Problem statement
Could you return every record below exactly as it stands, leaving out the pictures?

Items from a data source
★ ★ ★ ★ ★
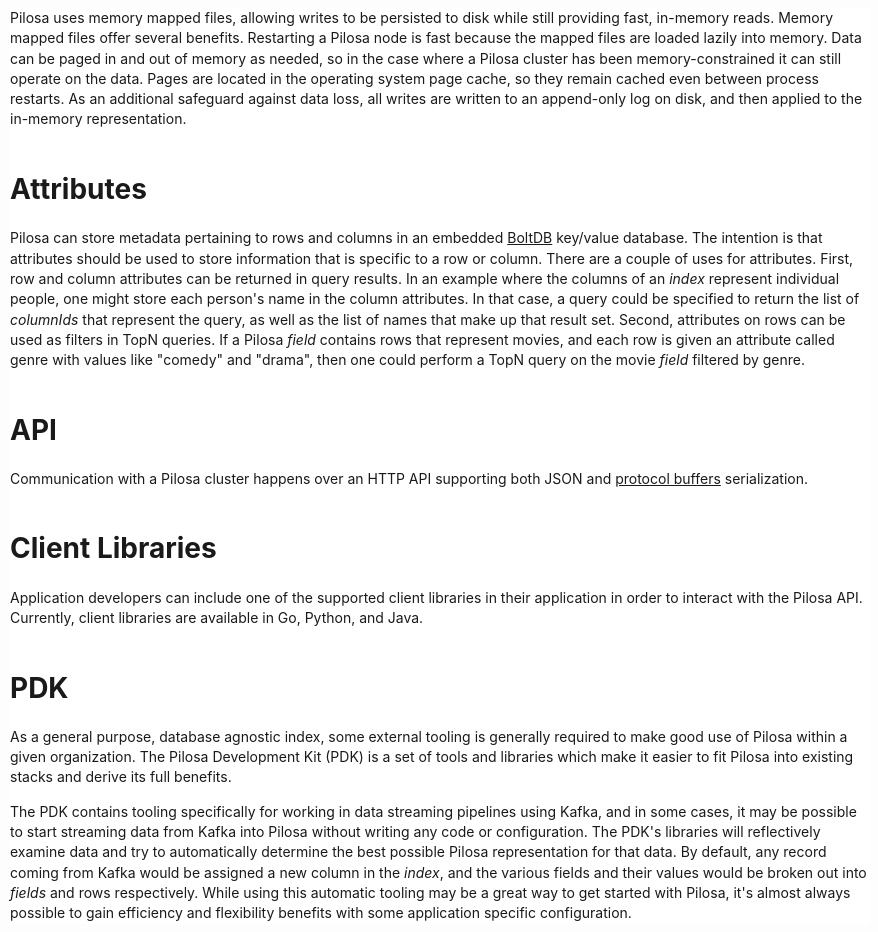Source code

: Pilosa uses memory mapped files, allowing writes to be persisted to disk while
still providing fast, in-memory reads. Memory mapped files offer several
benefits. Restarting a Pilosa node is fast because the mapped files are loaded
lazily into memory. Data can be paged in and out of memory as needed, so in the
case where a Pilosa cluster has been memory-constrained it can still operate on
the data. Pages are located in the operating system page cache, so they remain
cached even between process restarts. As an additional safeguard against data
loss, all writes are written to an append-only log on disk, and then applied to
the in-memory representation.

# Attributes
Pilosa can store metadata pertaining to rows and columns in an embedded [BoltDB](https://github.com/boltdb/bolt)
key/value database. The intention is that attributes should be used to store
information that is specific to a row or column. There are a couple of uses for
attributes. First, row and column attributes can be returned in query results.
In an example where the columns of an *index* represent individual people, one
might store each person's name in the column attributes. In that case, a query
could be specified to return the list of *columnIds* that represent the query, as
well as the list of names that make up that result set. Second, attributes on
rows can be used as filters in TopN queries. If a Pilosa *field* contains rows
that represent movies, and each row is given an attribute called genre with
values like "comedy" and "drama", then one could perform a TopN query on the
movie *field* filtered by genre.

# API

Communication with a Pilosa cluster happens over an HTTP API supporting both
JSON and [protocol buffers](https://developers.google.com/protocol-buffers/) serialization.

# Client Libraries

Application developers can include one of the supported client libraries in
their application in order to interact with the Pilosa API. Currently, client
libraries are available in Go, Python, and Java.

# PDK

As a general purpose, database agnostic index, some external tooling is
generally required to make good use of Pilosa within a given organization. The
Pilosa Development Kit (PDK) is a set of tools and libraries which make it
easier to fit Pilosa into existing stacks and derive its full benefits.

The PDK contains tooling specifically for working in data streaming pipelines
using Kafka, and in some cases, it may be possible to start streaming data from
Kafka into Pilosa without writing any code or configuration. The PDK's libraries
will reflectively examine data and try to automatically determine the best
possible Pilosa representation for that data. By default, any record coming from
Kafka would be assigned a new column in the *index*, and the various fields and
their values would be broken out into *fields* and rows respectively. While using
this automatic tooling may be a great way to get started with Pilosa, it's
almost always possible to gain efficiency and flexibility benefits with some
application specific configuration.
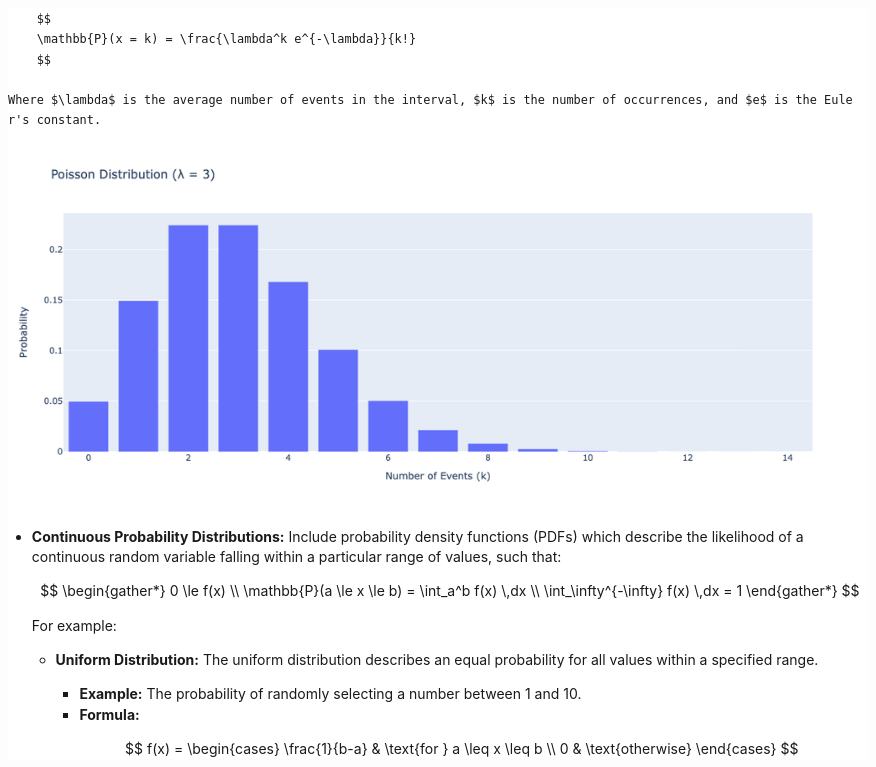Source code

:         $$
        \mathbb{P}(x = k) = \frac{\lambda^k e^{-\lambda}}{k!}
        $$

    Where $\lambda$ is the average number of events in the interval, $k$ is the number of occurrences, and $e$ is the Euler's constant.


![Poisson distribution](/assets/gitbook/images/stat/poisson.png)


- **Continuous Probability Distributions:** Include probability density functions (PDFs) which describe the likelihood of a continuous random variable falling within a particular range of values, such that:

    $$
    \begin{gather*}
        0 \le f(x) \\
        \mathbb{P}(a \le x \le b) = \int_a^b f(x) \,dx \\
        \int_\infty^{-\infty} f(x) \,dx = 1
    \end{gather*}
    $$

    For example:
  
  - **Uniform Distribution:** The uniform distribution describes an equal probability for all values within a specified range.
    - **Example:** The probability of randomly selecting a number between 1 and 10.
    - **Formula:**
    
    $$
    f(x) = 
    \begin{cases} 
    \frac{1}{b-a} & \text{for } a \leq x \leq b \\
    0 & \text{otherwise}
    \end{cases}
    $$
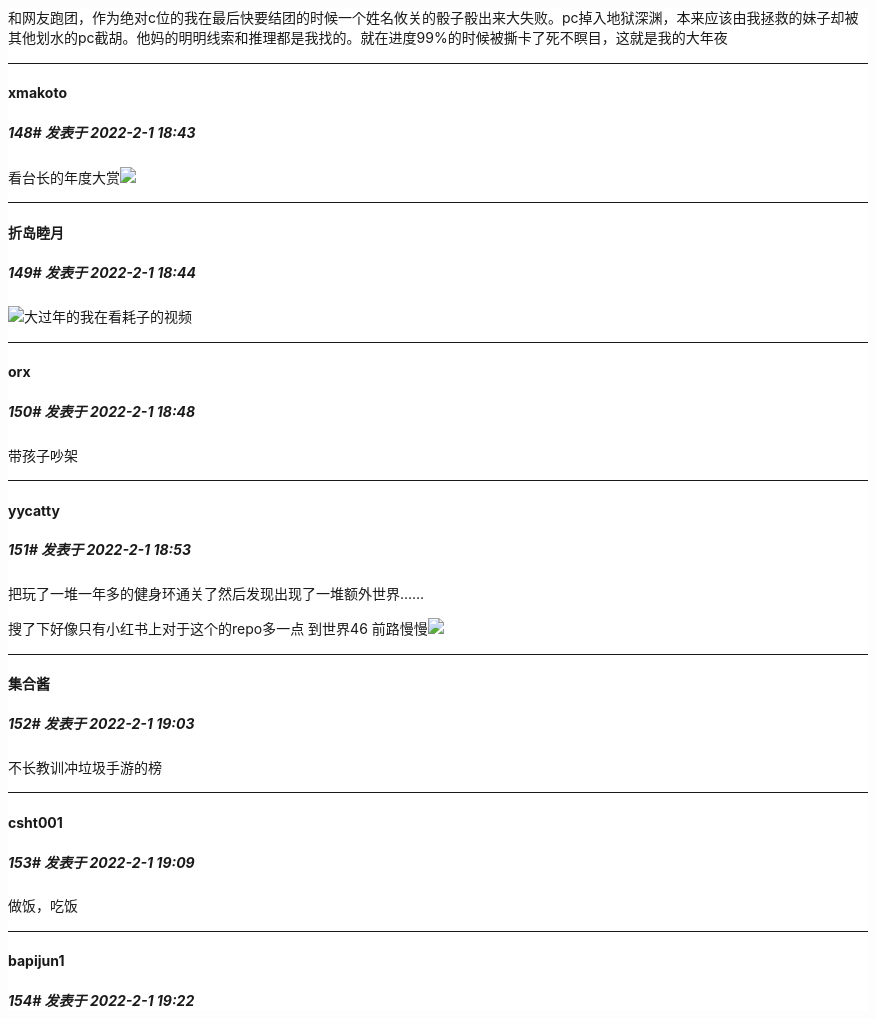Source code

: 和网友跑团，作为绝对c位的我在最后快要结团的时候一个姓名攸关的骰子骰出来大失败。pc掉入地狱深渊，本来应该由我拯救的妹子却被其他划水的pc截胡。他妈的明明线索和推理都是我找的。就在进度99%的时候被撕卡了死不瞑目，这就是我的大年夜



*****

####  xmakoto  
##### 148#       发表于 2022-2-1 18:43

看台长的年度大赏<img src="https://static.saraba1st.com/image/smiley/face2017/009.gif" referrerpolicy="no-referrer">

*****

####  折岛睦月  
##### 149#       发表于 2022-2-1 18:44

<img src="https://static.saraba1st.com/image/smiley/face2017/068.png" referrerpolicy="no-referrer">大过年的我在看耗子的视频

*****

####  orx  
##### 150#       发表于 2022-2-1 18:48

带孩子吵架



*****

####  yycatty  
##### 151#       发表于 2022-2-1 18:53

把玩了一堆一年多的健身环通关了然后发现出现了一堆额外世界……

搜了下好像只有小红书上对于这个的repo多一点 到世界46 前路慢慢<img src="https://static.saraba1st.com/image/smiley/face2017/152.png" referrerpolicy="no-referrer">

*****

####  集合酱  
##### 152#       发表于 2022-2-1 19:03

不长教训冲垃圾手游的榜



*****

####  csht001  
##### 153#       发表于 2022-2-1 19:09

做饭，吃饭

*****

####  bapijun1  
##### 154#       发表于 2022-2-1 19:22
★ ★ ★ ★ ★
Exercise result
Source code

: Pilosa uses memory mapped files, allowing writes to be persisted to disk while
still providing fast, in-memory reads. Memory mapped files offer several
benefits. Restarting a Pilosa node is fast because the mapped files are loaded
lazily into memory. Data can be paged in and out of memory as needed, so in the
case where a Pilosa cluster has been memory-constrained it can still operate on
the data. Pages are located in the operating system page cache, so they remain
cached even between process restarts. As an additional safeguard against data
loss, all writes are written to an append-only log on disk, and then applied to
the in-memory representation.

# Attributes
Pilosa can store metadata pertaining to rows and columns in an embedded [BoltDB](https://github.com/boltdb/bolt)
key/value database. The intention is that attributes should be used to store
information that is specific to a row or column. There are a couple of uses for
attributes. First, row and column attributes can be returned in query results.
In an example where the columns of an *index* represent individual people, one
might store each person's name in the column attributes. In that case, a query
could be specified to return the list of *columnIds* that represent the query, as
well as the list of names that make up that result set. Second, attributes on
rows can be used as filters in TopN queries. If a Pilosa *field* contains rows
that represent movies, and each row is given an attribute called genre with
values like "comedy" and "drama", then one could perform a TopN query on the
movie *field* filtered by genre.

# API

Communication with a Pilosa cluster happens over an HTTP API supporting both
JSON and [protocol buffers](https://developers.google.com/protocol-buffers/) serialization.

# Client Libraries

Application developers can include one of the supported client libraries in
their application in order to interact with the Pilosa API. Currently, client
libraries are available in Go, Python, and Java.

# PDK

As a general purpose, database agnostic index, some external tooling is
generally required to make good use of Pilosa within a given organization. The
Pilosa Development Kit (PDK) is a set of tools and libraries which make it
easier to fit Pilosa into existing stacks and derive its full benefits.

The PDK contains tooling specifically for working in data streaming pipelines
using Kafka, and in some cases, it may be possible to start streaming data from
Kafka into Pilosa without writing any code or configuration. The PDK's libraries
will reflectively examine data and try to automatically determine the best
possible Pilosa representation for that data. By default, any record coming from
Kafka would be assigned a new column in the *index*, and the various fields and
their values would be broken out into *fields* and rows respectively. While using
this automatic tooling may be a great way to get started with Pilosa, it's
almost always possible to gain efficiency and flexibility benefits with some
application specific configuration.
Source code

:         $$
        \mathbb{P}(x = k) = \frac{\lambda^k e^{-\lambda}}{k!}
        $$

    Where $\lambda$ is the average number of events in the interval, $k$ is the number of occurrences, and $e$ is the Euler's constant.


![Poisson distribution](/assets/gitbook/images/stat/poisson.png)


- **Continuous Probability Distributions:** Include probability density functions (PDFs) which describe the likelihood of a continuous random variable falling within a particular range of values, such that:

    $$
    \begin{gather*}
        0 \le f(x) \\
        \mathbb{P}(a \le x \le b) = \int_a^b f(x) \,dx \\
        \int_\infty^{-\infty} f(x) \,dx = 1
    \end{gather*}
    $$

    For example:
  
  - **Uniform Distribution:** The uniform distribution describes an equal probability for all values within a specified range.
    - **Example:** The probability of randomly selecting a number between 1 and 10.
    - **Formula:**
    
    $$
    f(x) = 
    \begin{cases} 
    \frac{1}{b-a} & \text{for } a \leq x \leq b \\
    0 & \text{otherwise}
    \end{cases}
    $$
Source code

: 和网友跑团，作为绝对c位的我在最后快要结团的时候一个姓名攸关的骰子骰出来大失败。pc掉入地狱深渊，本来应该由我拯救的妹子却被其他划水的pc截胡。他妈的明明线索和推理都是我找的。就在进度99%的时候被撕卡了死不瞑目，这就是我的大年夜



*****

####  xmakoto  
##### 148#       发表于 2022-2-1 18:43

看台长的年度大赏<img src="https://static.saraba1st.com/image/smiley/face2017/009.gif" referrerpolicy="no-referrer">

*****

####  折岛睦月  
##### 149#       发表于 2022-2-1 18:44

<img src="https://static.saraba1st.com/image/smiley/face2017/068.png" referrerpolicy="no-referrer">大过年的我在看耗子的视频

*****

####  orx  
##### 150#       发表于 2022-2-1 18:48

带孩子吵架



*****

####  yycatty  
##### 151#       发表于 2022-2-1 18:53

把玩了一堆一年多的健身环通关了然后发现出现了一堆额外世界……

搜了下好像只有小红书上对于这个的repo多一点 到世界46 前路慢慢<img src="https://static.saraba1st.com/image/smiley/face2017/152.png" referrerpolicy="no-referrer">

*****

####  集合酱  
##### 152#       发表于 2022-2-1 19:03

不长教训冲垃圾手游的榜



*****

####  csht001  
##### 153#       发表于 2022-2-1 19:09

做饭，吃饭

*****

####  bapijun1  
##### 154#       发表于 2022-2-1 19:22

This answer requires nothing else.